Osmanlı’nın Çöküşü
Devlet-i Aliyye’nin çöküş tarihi, yok oluş tarihi 1826’dır. Yeniçeri topa tutulduktan sonra yeni bir ordu kurmak lazım. Bu ordu nasıl kurulacak? Bu orduyu kurmak için Batı’ dan hocalar getiriyoruz. Tasavvur edin, insan deli olur. Asırlarca mücadele ettiğimiz, tarihte gazalarımız olan ve onu hidayete getirtmek için sel gibi kanlar akıttığımız bir düşmana el açıyoruz, “gel bizi yetiştir” diyoruz. Yani bu adamın hikmet-i vücudu bizi yemektir, mahvetmektir.
Hayatının yegane gayesi bizi yemek olan bir medeniyetten, ordumuzu yetiştirmek için hoca istemek ne demektir? Yani bundan büyük felaket tasavvur edebilir misiniz? Ordunun techizatı vardır, malzemesi vardır, vesairesi vardır. Bunlan da getirtmeye başlıyorlar Avrupa’ dan. Orduyu ıslah etmek için, Batı mektepleri açılıyor. Müşavirler getirtiliyor Batı’dan ve Mühendishane-i Bahri, Mühendishane-i Bem açılıyor. Mekteb-i harbiye açılıyor.

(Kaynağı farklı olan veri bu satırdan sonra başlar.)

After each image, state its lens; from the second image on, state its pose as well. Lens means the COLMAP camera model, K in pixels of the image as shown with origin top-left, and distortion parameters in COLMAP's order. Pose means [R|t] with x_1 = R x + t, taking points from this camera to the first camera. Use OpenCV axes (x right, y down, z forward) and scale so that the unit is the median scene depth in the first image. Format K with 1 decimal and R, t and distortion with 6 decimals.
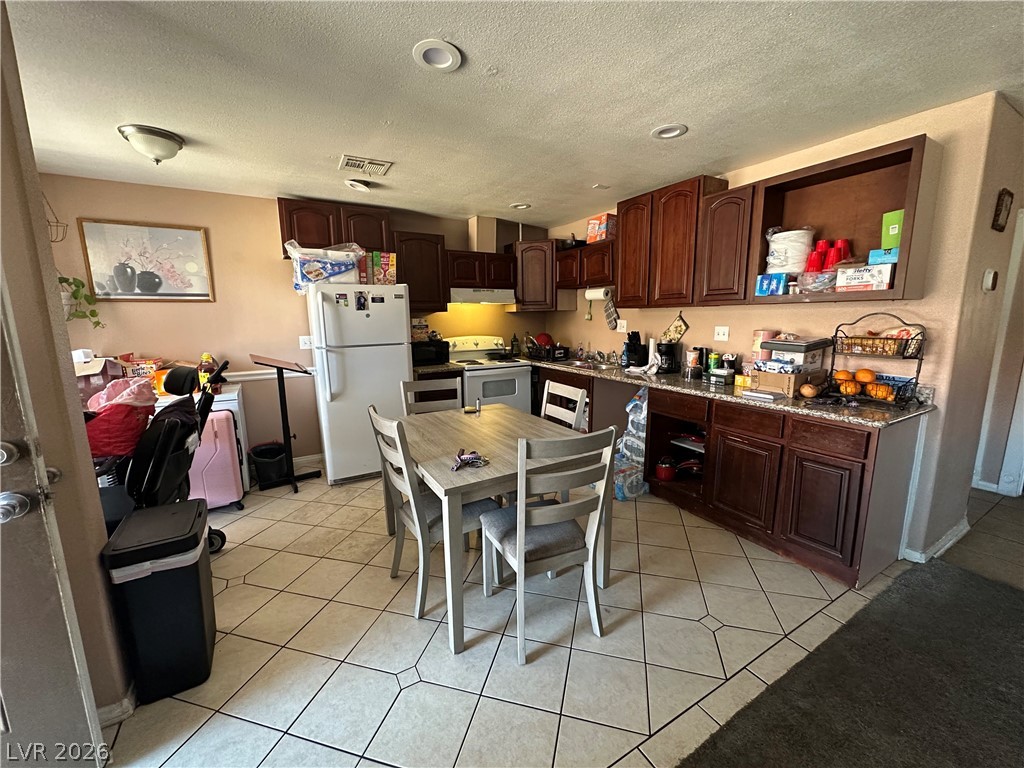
lens RADIAL K [[407.4, 0, 510.6], [0, 407.4, 386.3], [0, 0, 1]] dist [-0.002218, 0.000292]
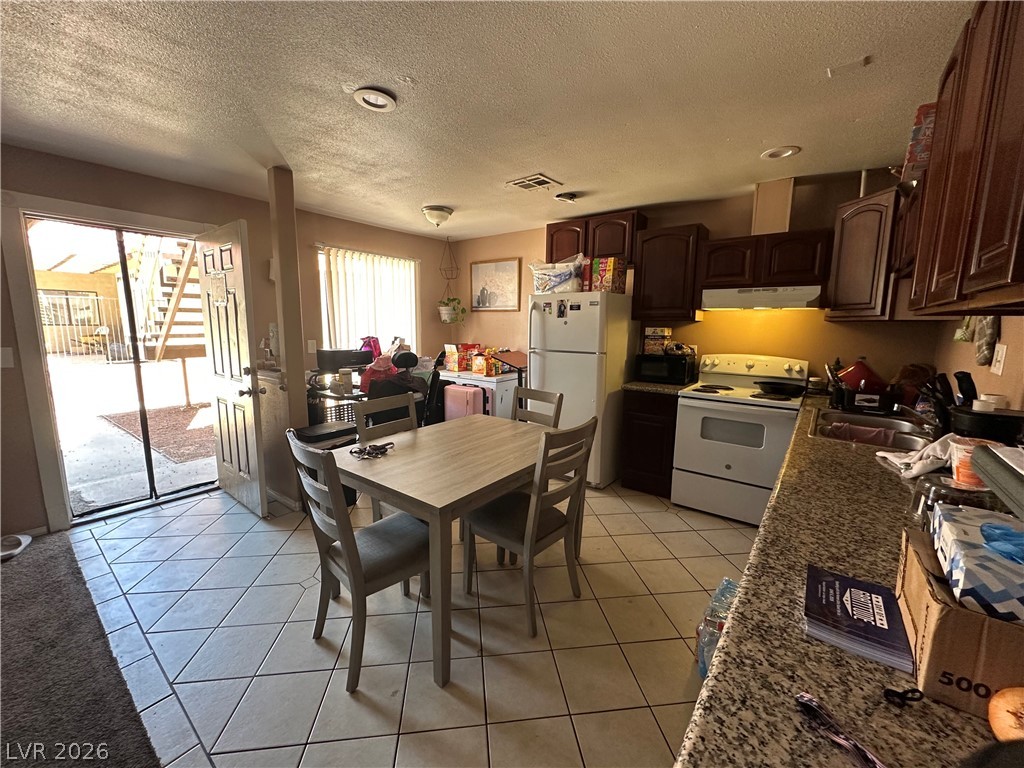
lens RADIAL K [[407.4, 0, 509.7], [0, 407.4, 384.8], [0, 0, 1]] dist [-0.002218, 0.000292]
pose [[0.378223, 0.154546, -0.912723, 0.560751], [-0.173968, 0.980265, 0.093892, -0.091350], [0.909221, 0.123273, 0.397645, 0.476439]]
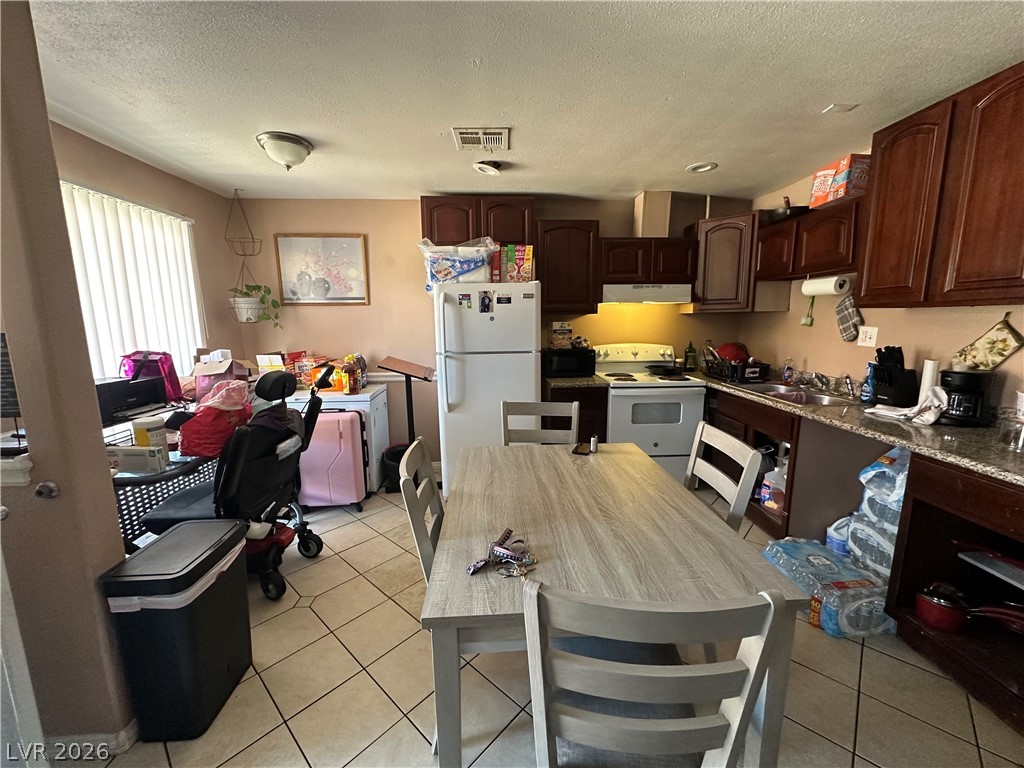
lens RADIAL K [[407.4, 0, 511.0], [0, 407.4, 385.7], [0, 0, 1]] dist [-0.002218, 0.000292]
pose [[0.889565, 0.078115, -0.450080, 0.088935], [-0.079432, 0.996712, 0.015995, -0.047259], [0.449849, 0.021522, 0.892845, 0.241459]]
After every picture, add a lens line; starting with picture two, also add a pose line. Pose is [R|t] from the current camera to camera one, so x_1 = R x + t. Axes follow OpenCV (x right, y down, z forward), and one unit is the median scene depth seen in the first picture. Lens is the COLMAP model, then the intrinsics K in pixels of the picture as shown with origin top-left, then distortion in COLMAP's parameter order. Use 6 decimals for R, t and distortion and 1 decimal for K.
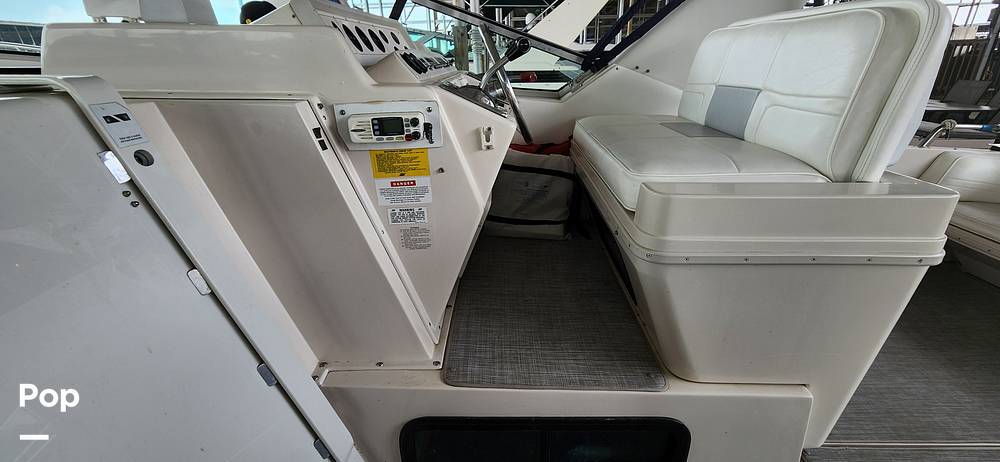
lens RADIAL K [[410.6, 0, 500.6], [0, 410.6, 235.8], [0, 0, 1]] dist [0.001802, -0.002599]
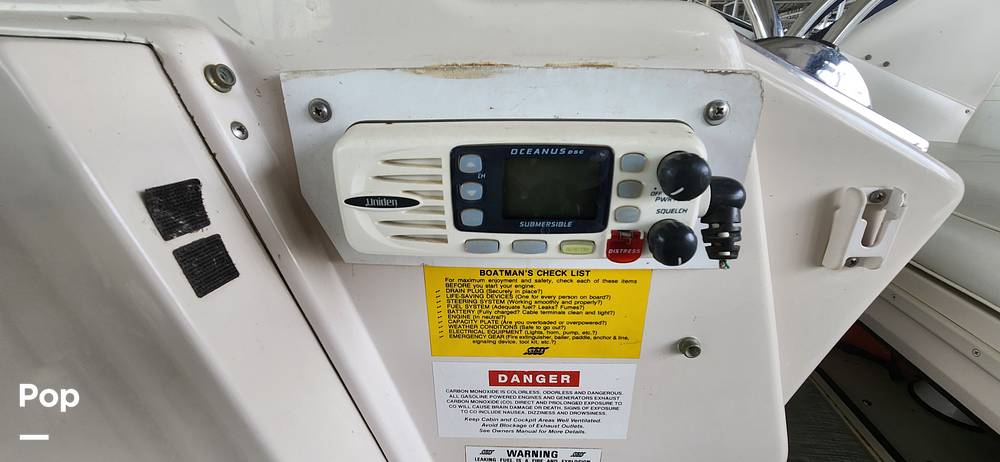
lens RADIAL K [[410.6, 0, 496.7], [0, 410.6, 234.6], [0, 0, 1]] dist [0.001802, -0.002599]
pose [[0.995128, 0.059955, -0.078267, -0.258334], [-0.061607, 0.997922, -0.018860, -0.226755], [0.076974, 0.023590, 0.996754, 0.759459]]
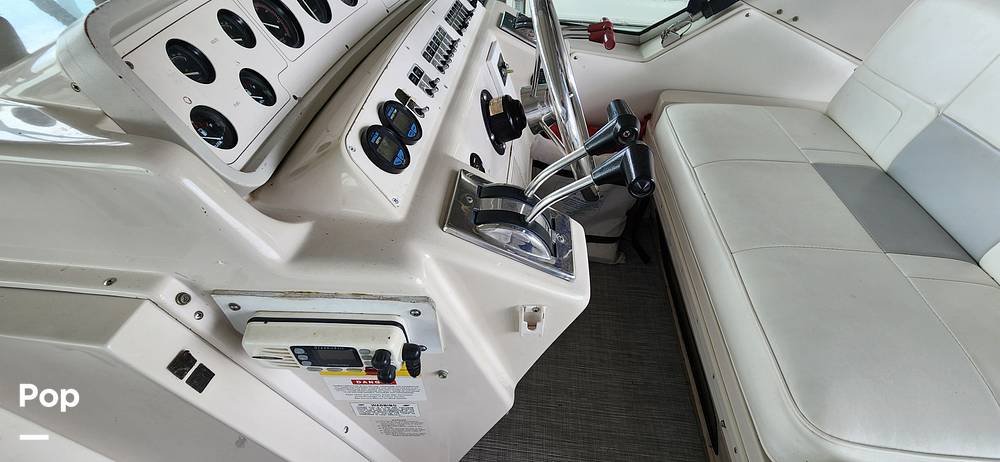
lens RADIAL K [[410.6, 0, 498.2], [0, 410.6, 238.4], [0, 0, 1]] dist [0.001802, -0.002599]
pose [[0.996296, 0.078113, -0.035963, -0.067065], [-0.061692, 0.940589, 0.333897, -0.533550], [0.059908, -0.330441, 0.941923, 0.575387]]
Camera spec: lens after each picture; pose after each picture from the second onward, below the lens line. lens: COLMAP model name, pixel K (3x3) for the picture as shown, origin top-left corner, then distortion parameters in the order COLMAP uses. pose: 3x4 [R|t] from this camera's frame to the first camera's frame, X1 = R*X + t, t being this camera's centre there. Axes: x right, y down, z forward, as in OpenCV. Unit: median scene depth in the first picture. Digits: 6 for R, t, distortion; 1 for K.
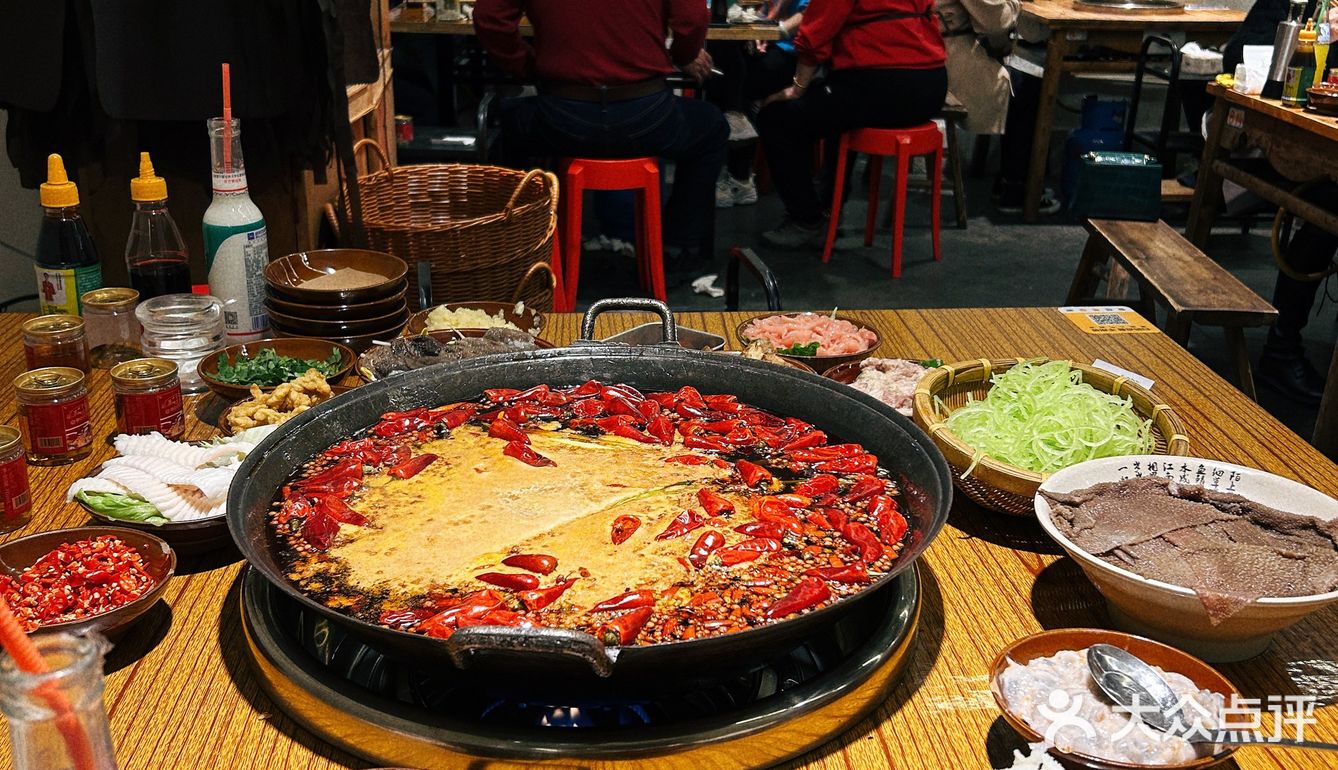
lens RADIAL K [[1382.1, 0, 669.0], [0, 1382.1, 385.0], [0, 0, 1]] dist [0.025829, -0.023956]
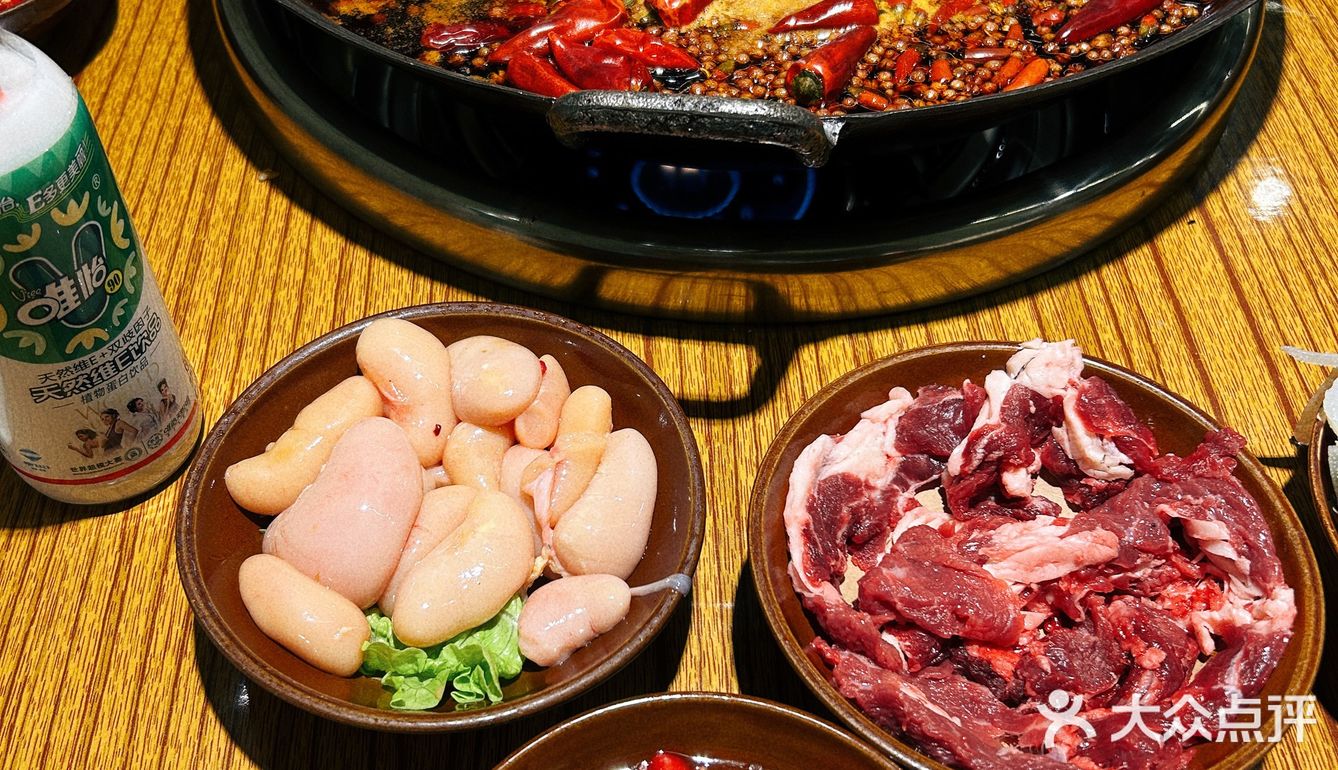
lens RADIAL K [[1382.1, 0, 669.0], [0, 1382.1, 385.0], [0, 0, 1]] dist [0.025829, -0.023956]
pose [[0.999511, 0.011312, -0.029141, -0.080464], [0.004094, 0.876830, 0.480784, 0.007375], [0.030991, -0.480668, 0.876355, 0.385811]]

Tabii adam gelince bize hizmet etmek için gelmiyor. Orduyla beraber müteahhitler de geliyor, iş adamları da geliyor. Politika esnafı da geliyor, misyonerler de geliyor. Yabancı mektepler açılıyor. Kesif bir taarruz başlıyor. Avrupa’yla kaynaşıyoruz. Burada tabii biz mağlup olacağız. Çünkü karşıdaki tilkidir. Hiçbir zaman anlayamayız, hiçbir zaman anlayamadık Avrupa’yı. Avrupa da bizi anlamadı. Anlamasına ihtiyaç yoktu çünkü. Avrupa bizi yemek istiyordu. Yiyeceğimiz hayvanı anlamaya mecbur değiliz. Balıkların, koyunların hissiyatını merak etmeyiz. Değil mi ya? Keseriz, yeriz. Onlar da bizi öyle, nasıl kesilir bu, ona bakacak. Avcının hayvanı tetkik ettiği gibi, bizi tetkik ediyor Avrupa. Bizi anlamak niyetinde değil, anlamak mecburiyetinde de değil.
Halbuki biz düşmanı dost telakki ediyoruz. Kucağımızı açıyoruz, mahrem dünyamıza sokuyoruz. Medeniyet bir bütündür, temelleri ortadan kalkınca, bina çökecektir, çöküyor: Fakat çöküş orduda başlamıştır. İlk batılılaşan müessese ordudur. İlk çürüyen ve ilk yok edilen bu ordu, Viyana’ya giden ordu değildir elbette. Avrupa bizi nereden yıkacağını, nasıl yıkacağını biliyor. Tek düşmanı hilafet müessesidir. Hilafeti yıktıktan sonra dava kazanılmıştır. Çok iyi biliyor ki, hilafeti dışardan yıkmak mümkün değildir. İçeriden kendi adamlarına yıktırıyor. Osmanlı’ya ihanet etmek için dışarıdan kuvvet kullanmak mümkün değildir. Kendi içinden adamlar bulmak, emellerimizi onlara tahakkuk ettirmek, yol bu.